It’s easy to recognize when a photograph is an antique, but it’s not always as easy to identify at first glance the photographic process that was used to create it. In this blog post, we explore a few common forms of 19th-century photography through examples from the Bellamy House’s collections.
These days, photographers are everywhere. Professional photographers work both in and out of studios, and taking an amateur photo is now as easy as pulling out a cell phone. However, it’s worth remembering that taking a photo wasn’t always that simple or instantly gratifying. When the first photography studio opened in New York in 1840, the process used to take portraits was very different from today.1 There was no easy way to share copies of a photo with family and friends, so while it was much quicker to have a photograph taken than a portrait painted, the resulting image was still just as unique. Daguerreotypes, ambrotypes, and tintypes are three forms of early photographs that you’re likely to find in museums, antique stores, or perhaps your own family archives. Generally kept in similarly-styled small cases and all sometimes hand-colored, they are often easily confused for each other. However, each has its own distinct characteristics that can make identification easy if you know what to look for.
Daguerreotype

Daguerreotype of young Edward Bellamy. Notice how the image disappears when viewed from an angle.
Daguerreotypes are the earliest successful form of photography. Invented by—and named after—Louis Daguerre in 1839 in France, they were popular through the late 1850s. To take a photograph, a copper plate was coated in silver, then polished and exposed to iodine vapors before finally being exposed to light. The earliest daguerreotypes required that a plate be exposed to light for between five and seventy minutes, but process improvements after 1840 reduced that time to between five and forty seconds. While photographers could lengthen the exposure time and take a photograph through a prism to reverse the image that was captured on a plate, they generally did not. Therefore, because the plate acted like a mirror, most daguerreotype portraits actually show their subjects the way they would have seen themselves in a reflective surface.2
Unlike a roll of film, which captures negative images that are then reversed when prints are made, the daguerreotype process resulted in a positive image being captured directly on the plate. Therefore, once the plate was developed, it could be put straight into a case.
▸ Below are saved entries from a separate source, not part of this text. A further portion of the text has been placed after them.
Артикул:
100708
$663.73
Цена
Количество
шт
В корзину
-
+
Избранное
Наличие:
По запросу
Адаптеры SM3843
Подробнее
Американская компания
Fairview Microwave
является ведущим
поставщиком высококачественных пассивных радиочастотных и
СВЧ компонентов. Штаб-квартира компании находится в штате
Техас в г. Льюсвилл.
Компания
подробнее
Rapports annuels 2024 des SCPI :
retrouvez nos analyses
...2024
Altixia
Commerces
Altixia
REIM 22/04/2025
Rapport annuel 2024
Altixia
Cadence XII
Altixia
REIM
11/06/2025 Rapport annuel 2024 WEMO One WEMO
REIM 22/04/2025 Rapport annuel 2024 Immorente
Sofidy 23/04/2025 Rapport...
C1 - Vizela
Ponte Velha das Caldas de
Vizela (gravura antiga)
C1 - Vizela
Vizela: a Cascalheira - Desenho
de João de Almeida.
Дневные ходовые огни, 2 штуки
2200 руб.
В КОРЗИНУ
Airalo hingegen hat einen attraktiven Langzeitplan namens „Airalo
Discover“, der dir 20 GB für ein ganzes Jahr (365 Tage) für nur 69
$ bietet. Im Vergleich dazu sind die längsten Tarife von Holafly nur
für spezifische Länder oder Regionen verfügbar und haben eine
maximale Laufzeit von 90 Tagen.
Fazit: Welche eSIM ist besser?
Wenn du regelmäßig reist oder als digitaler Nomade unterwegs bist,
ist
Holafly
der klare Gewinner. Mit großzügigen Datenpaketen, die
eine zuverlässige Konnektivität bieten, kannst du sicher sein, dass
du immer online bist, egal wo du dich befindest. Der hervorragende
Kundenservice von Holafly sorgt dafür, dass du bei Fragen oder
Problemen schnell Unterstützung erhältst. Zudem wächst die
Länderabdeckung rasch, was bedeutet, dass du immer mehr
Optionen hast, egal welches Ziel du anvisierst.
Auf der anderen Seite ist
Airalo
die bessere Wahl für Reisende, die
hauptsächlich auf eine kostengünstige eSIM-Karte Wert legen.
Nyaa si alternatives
This also meant that the photos were one of a kind, and the only way to have a second copy was to take a daguerreotype of the daguerreotype.
Identifying characteristics: The image has mirror-like qualities and can disappear when viewed from some angles.
Ambrotype

Ambrotype of Rufus King Bellamy.
Ambrotypes were made using the wet collodion process that Englishman Frederick Scott Archer published in 1851, and they were a common form of photography for thirty years. Less expensive to produce than daguerreotypes, they captured images on pieces of glass that had been coated with an emulsion. Taking a photograph was necessarily a quick process—usually no more than fifteen minutes—as the image needed to be captured and developed before the plate dried. Unlike daguerreotypes, the resulting photo was a negative image that appeared positive once backed with black. While the image on the glass itself remained negative, the black would readily show through the transparent areas (i.e., the white parts of the negative), effectively darkening them, and be less visible through the more opaque areas, leaving them a lighter gray. Ambrotypes are also one-of-a-kind images.3
Identifying characteristics: The image is on glass and does not have mirror-like qualities. The dark areas look like they are on a layer below the light areas.
Tintype

Tintype of Emma Sanderson, age 16.
Tintypes, patented by Hamilton L. Smith in 1856, were similar in process to ambrotypes. The difference was in their affordability; using the same wet collodion process but capturing the image on a cheap piece of sheet iron that had been lacquered black or dark brown, they were more accessible to more people. Taken in studios as well as at places like seaside resorts, the low cost to produce them resulted in more relaxed or informal portraits. Their durability made them popular with Civil War soldiers, immigrants, and westward-moving Americans who wanted to keep in touch with the family and friends they left behind.4
Identifying characteristics: The image is on a thin piece of metal and is visible from all angles. It may be behind glass in a case, but the dark areas of the image do not look as if they are on a layer that is separate from the lighter areas.
Notes
- Roger Watson and Helen Rappaport, Capturing the Light: The Birth of Photography, A True Story of Genius and Rivalry (New York: St. Martin’s Press, 2013) 180.
- Mary Lynn Ritzenthaler and Diane Vogt-O’Connor with Helena Zinkham, Brett Carnell and Kit Peterson, Photographs: Archival Care and Management (Chicago: Society of American Archivists, 2006) 29.
- Ritzenthaler and Vogt-O’Connor, 34-5; Watson and Rappaport, 220.
- Ritzenthaler and Vogt-O’Connor, 35-6; Watson and Rappaport, 252-3.